Circuit design text data:

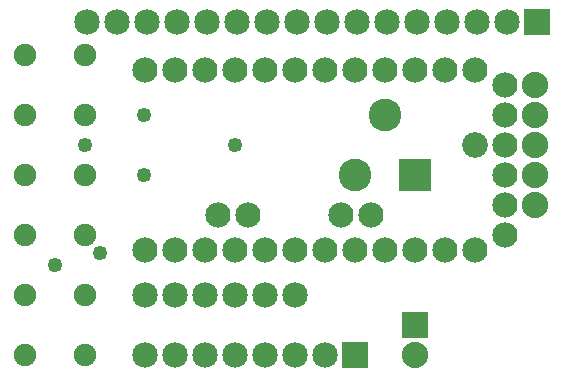
<source format=gbs>
G04 MADE WITH FRITZING*
G04 WWW.FRITZING.ORG*
G04 DOUBLE SIDED*
G04 HOLES PLATED*
G04 CONTOUR ON CENTER OF CONTOUR VECTOR*
%ASAXBY*%
%FSLAX23Y23*%
%MOIN*%
%OFA0B0*%
%SFA1.0B1.0*%
%ADD10C,0.085000*%
%ADD11C,0.075418*%
%ADD12C,0.049370*%
%ADD13C,0.088000*%
%ADD14C,0.109000*%
%ADD15C,0.084000*%
%ADD16C,0.085433*%
%ADD17R,0.085000X0.085000*%
%ADD18R,0.088000X0.088000*%
%ADD19R,0.109000X0.109000*%
%LNMASK0*%
G90*
G70*
G54D10*
X476Y152D03*
X576Y152D03*
X676Y152D03*
X476Y352D03*
X576Y352D03*
X676Y352D03*
X776Y152D03*
X876Y152D03*
X976Y152D03*
X776Y352D03*
X876Y352D03*
X976Y352D03*
X1176Y152D03*
X1076Y152D03*
G54D11*
X276Y152D03*
X76Y152D03*
X276Y352D03*
X76Y352D03*
X276Y952D03*
X76Y952D03*
X276Y1152D03*
X76Y1152D03*
X276Y552D03*
X76Y552D03*
X276Y752D03*
X76Y752D03*
G54D12*
X326Y491D03*
X176Y451D03*
G54D13*
X1376Y252D03*
X1376Y152D03*
X1376Y252D03*
X1376Y152D03*
G54D12*
X776Y852D03*
X475Y752D03*
X475Y952D03*
X276Y852D03*
G54D13*
X1776Y1052D03*
X1776Y952D03*
X1776Y852D03*
X1776Y752D03*
X1776Y652D03*
X1776Y1052D03*
X1776Y952D03*
X1776Y852D03*
X1776Y752D03*
X1776Y652D03*
G54D14*
X1176Y752D03*
X1376Y752D03*
X1276Y952D03*
X1176Y752D03*
X1376Y752D03*
X1276Y952D03*
G54D15*
X1676Y552D03*
X1676Y652D03*
X1676Y752D03*
X1676Y852D03*
X1676Y952D03*
X1676Y1052D03*
X1131Y617D03*
X1231Y617D03*
X721Y617D03*
X821Y617D03*
X1576Y502D03*
X1476Y502D03*
X1376Y502D03*
X1276Y502D03*
X1176Y502D03*
X1076Y502D03*
X976Y502D03*
X876Y502D03*
X776Y502D03*
X676Y502D03*
X576Y502D03*
X476Y502D03*
X476Y1102D03*
X576Y1102D03*
X676Y1102D03*
X776Y1102D03*
X876Y1102D03*
X976Y1102D03*
X1076Y1102D03*
X1176Y1102D03*
X1276Y1102D03*
X1376Y1102D03*
X1476Y1102D03*
X1576Y1102D03*
G54D16*
X1577Y851D03*
G54D10*
X1782Y1262D03*
X1682Y1262D03*
X1582Y1262D03*
X1482Y1262D03*
X1382Y1262D03*
X1282Y1262D03*
X1182Y1262D03*
X1082Y1262D03*
X982Y1262D03*
X882Y1262D03*
X782Y1262D03*
X682Y1262D03*
X582Y1262D03*
X482Y1262D03*
X382Y1262D03*
X282Y1262D03*
X1782Y1262D03*
X1682Y1262D03*
X1582Y1262D03*
X1482Y1262D03*
X1382Y1262D03*
X1282Y1262D03*
X1182Y1262D03*
X1082Y1262D03*
X982Y1262D03*
X882Y1262D03*
X782Y1262D03*
X682Y1262D03*
X582Y1262D03*
X482Y1262D03*
X382Y1262D03*
X282Y1262D03*
G54D17*
X1176Y152D03*
G54D18*
X1376Y252D03*
X1376Y252D03*
G54D19*
X1376Y752D03*
X1376Y752D03*
G54D17*
X1782Y1262D03*
X1782Y1262D03*
G04 End of Mask0*
M02*
</source>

== What is being asked ==
Return every line of the data above exactly, and omit all pictures.

== Response for this exercise ==
<source format=gbs>
G04 MADE WITH FRITZING*
G04 WWW.FRITZING.ORG*
G04 DOUBLE SIDED*
G04 HOLES PLATED*
G04 CONTOUR ON CENTER OF CONTOUR VECTOR*
%ASAXBY*%
%FSLAX23Y23*%
%MOIN*%
%OFA0B0*%
%SFA1.0B1.0*%
%ADD10C,0.085000*%
%ADD11C,0.075418*%
%ADD12C,0.049370*%
%ADD13C,0.088000*%
%ADD14C,0.109000*%
%ADD15C,0.084000*%
%ADD16C,0.085433*%
%ADD17R,0.085000X0.085000*%
%ADD18R,0.088000X0.088000*%
%ADD19R,0.109000X0.109000*%
%LNMASK0*%
G90*
G70*
G54D10*
X476Y152D03*
X576Y152D03*
X676Y152D03*
X476Y352D03*
X576Y352D03*
X676Y352D03*
X776Y152D03*
X876Y152D03*
X976Y152D03*
X776Y352D03*
X876Y352D03*
X976Y352D03*
X1176Y152D03*
X1076Y152D03*
G54D11*
X276Y152D03*
X76Y152D03*
X276Y352D03*
X76Y352D03*
X276Y952D03*
X76Y952D03*
X276Y1152D03*
X76Y1152D03*
X276Y552D03*
X76Y552D03*
X276Y752D03*
X76Y752D03*
G54D12*
X326Y491D03*
X176Y451D03*
G54D13*
X1376Y252D03*
X1376Y152D03*
X1376Y252D03*
X1376Y152D03*
G54D12*
X776Y852D03*
X475Y752D03*
X475Y952D03*
X276Y852D03*
G54D13*
X1776Y1052D03*
X1776Y952D03*
X1776Y852D03*
X1776Y752D03*
X1776Y652D03*
X1776Y1052D03*
X1776Y952D03*
X1776Y852D03*
X1776Y752D03*
X1776Y652D03*
G54D14*
X1176Y752D03*
X1376Y752D03*
X1276Y952D03*
X1176Y752D03*
X1376Y752D03*
X1276Y952D03*
G54D15*
X1676Y552D03*
X1676Y652D03*
X1676Y752D03*
X1676Y852D03*
X1676Y952D03*
X1676Y1052D03*
X1131Y617D03*
X1231Y617D03*
X721Y617D03*
X821Y617D03*
X1576Y502D03*
X1476Y502D03*
X1376Y502D03*
X1276Y502D03*
X1176Y502D03*
X1076Y502D03*
X976Y502D03*
X876Y502D03*
X776Y502D03*
X676Y502D03*
X576Y502D03*
X476Y502D03*
X476Y1102D03*
X576Y1102D03*
X676Y1102D03*
X776Y1102D03*
X876Y1102D03*
X976Y1102D03*
X1076Y1102D03*
X1176Y1102D03*
X1276Y1102D03*
X1376Y1102D03*
X1476Y1102D03*
X1576Y1102D03*
G54D16*
X1577Y851D03*
G54D10*
X1782Y1262D03*
X1682Y1262D03*
X1582Y1262D03*
X1482Y1262D03*
X1382Y1262D03*
X1282Y1262D03*
X1182Y1262D03*
X1082Y1262D03*
X982Y1262D03*
X882Y1262D03*
X782Y1262D03*
X682Y1262D03*
X582Y1262D03*
X482Y1262D03*
X382Y1262D03*
X282Y1262D03*
X1782Y1262D03*
X1682Y1262D03*
X1582Y1262D03*
X1482Y1262D03*
X1382Y1262D03*
X1282Y1262D03*
X1182Y1262D03*
X1082Y1262D03*
X982Y1262D03*
X882Y1262D03*
X782Y1262D03*
X682Y1262D03*
X582Y1262D03*
X482Y1262D03*
X382Y1262D03*
X282Y1262D03*
G54D17*
X1176Y152D03*
G54D18*
X1376Y252D03*
X1376Y252D03*
G54D19*
X1376Y752D03*
X1376Y752D03*
G54D17*
X1782Y1262D03*
X1782Y1262D03*
G04 End of Mask0*
M02*
</source>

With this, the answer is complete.